All drives become same CHK Errors like you. THATS a totaly disaster of
a wrong SOFTWARE developed DRIVER ERROR.

There is a WRONG Driver(perhaps old with errors) or a fauly DRIVER for the PMC8003 in it. !!! Thats a SOFTWARE FAULT.

So when you go to LSI its ok because of other driver in TRUENAS which has no Problems.

I switch back to 11.3 an what should i say. ALL ERRORs are gone.
First time with a resilvery issus about 36 Hours of TrueNas12 damged ZFS. After thats all drives art ok. Very luck about not losing my Data.

Thats why i normal never change a running system.

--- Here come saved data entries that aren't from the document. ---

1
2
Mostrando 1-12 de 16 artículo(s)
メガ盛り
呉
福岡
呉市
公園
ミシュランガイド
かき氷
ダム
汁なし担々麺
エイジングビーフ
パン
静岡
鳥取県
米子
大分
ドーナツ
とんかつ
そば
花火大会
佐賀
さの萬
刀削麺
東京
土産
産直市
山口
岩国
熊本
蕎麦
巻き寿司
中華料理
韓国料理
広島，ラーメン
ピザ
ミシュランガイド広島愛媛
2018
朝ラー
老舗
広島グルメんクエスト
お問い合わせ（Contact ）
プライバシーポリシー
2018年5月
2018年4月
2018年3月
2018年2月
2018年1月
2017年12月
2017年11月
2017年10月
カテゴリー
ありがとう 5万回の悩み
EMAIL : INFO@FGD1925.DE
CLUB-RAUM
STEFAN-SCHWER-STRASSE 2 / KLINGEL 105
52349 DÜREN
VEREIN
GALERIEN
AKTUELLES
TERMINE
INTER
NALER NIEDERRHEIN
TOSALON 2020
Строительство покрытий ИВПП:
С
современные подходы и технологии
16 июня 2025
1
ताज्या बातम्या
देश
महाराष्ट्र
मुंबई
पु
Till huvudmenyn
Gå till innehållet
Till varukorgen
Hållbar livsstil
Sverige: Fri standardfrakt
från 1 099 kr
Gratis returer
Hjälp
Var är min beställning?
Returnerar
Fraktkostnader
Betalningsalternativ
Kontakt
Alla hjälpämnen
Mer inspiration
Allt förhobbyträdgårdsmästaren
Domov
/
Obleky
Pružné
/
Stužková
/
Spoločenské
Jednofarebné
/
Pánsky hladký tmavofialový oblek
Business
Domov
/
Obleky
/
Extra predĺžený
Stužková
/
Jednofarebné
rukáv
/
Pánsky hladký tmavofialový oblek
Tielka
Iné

If PLEX was lost it where a totaly disaster for me.
So i decided to write to you. Because somebody has same errors.
First COOLING the HBA with Fans . I have a HPG7 Server there not enough ventilaton. i don t wont running on maximum fans speed from Server.

Not go to Truenas 12 or you data will belost in the MOMENT by using PM8003. It think a update will next fix this issue.

Thats took me a lot of time to figured out ithink 1 week trying everything.
Also PCB REWORK of the DA10 DA11 DA12 SAS Connectors.

2 ERRORs HEAT an TRUENAS.

I am angry because of truenas looks very good i would have it. ! GRRRRRRRR

So i share my experiance. For other having same issue. Thank you.

Greetings
BB

1 Like

My Solution of Temperature Problem so all CHKsum errors gone.
Now i wait for bug fixed Truenas Version 12 which supports PMC8003 right.

There is a 12V Connector on the PCB of PCM8003. I soldered in Jumper Pins.

The fan i stick with glue.

Greetings
BB

1 Like

This topic was automatically closed 273 days after the last reply. New replies are no longer allowed.